Species of flowering plant

Verticordia verticillata, commonly known as tropical featherflower or whorled-leaved featherflower is a flowering plant in the myrtle family, Myrtaceae and is endemic to an area in the north of the Northern Territory and Western Australia. It is a woody shrub or small tree with relatively long, linear leaves arranged in whorls, and with irregular groups of creamy-white flowers in spring.

==Description==
Verticordia verticillata is an openly branched shrub or small tree possessing a lignotuber and which grows to a height of up to 6 m and a width of 2 m. The leaves are arranged in whorls of three or four and are linear in shape, semi-circular to triangular in cross-section, 6-30 mm long, 0.5 mm wide with a pointed end.

The flowers are faintly scented and arranged in irregular groups in leaf axils on stalks 8-15 mm long. The floral cup is shaped like a hemisphere, 1.5-2 mm long, glabrous and more or less smooth. The sepals are spreading and creamy-white, 5-7 mm long, with about 6 hairy lobes. The petals are a similar colour to the sepals, egg-shaped, 4-5 mm long, joined for about 1 mm of that length and have irregular teeth around their edge. The style is 9-13 mm long, straight with hairs just below its tip. Flowering time is mainly from August to October, sometimes in other months following rainfall.

This species can be distinguished from Verticordia cunninghamii and Verticordia decussata, which sometimes occur in the same area, by its whorled leaves and much longer style.

==Taxonomy and naming==
Verticordia verticillata was first formally described in 1977 by Norman Byrnes from a specimen collected on Eva Valley Station in the Northern Territory. The description was published in the journal Austrobaileya. The specific epithet (verticillata) is derived from the Latin word verticillus meaning "a whorl" referring to the leaf arrangement of this species.
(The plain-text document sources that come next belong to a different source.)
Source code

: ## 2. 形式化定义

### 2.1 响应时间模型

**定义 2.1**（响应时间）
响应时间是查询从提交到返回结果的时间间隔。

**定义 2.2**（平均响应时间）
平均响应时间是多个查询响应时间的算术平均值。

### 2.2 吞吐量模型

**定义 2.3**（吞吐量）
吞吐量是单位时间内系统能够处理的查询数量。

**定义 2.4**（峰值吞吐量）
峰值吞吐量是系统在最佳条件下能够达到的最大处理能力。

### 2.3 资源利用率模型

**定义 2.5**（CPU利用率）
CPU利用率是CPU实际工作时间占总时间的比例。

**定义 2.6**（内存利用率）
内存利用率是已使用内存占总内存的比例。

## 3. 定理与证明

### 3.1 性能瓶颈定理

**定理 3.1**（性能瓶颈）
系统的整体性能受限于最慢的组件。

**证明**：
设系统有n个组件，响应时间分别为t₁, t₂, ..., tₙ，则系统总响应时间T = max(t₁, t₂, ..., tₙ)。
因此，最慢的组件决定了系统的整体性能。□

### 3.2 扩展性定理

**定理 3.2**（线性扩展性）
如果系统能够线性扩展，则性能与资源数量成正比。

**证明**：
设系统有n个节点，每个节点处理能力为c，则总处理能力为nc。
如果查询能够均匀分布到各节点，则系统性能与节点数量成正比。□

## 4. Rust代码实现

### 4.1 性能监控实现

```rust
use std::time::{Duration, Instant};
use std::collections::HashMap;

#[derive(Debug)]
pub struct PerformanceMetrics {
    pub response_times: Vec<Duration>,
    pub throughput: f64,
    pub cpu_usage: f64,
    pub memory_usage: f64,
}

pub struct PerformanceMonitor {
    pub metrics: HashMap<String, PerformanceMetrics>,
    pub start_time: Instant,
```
==Distribution and habitat==
Tropical featherflower is widespread in the Kimberley region in Western Australia, and in the north of the Northern Territory, including some of the offshore islands. It grows in sand, often with loam or gravel in open shrubland and woodland.

==Conservation==
This verticordia is classified as "not threatened" by the Western Australian Government Department of Parks and Wildlife and as "of least concern" in the Northern Territory.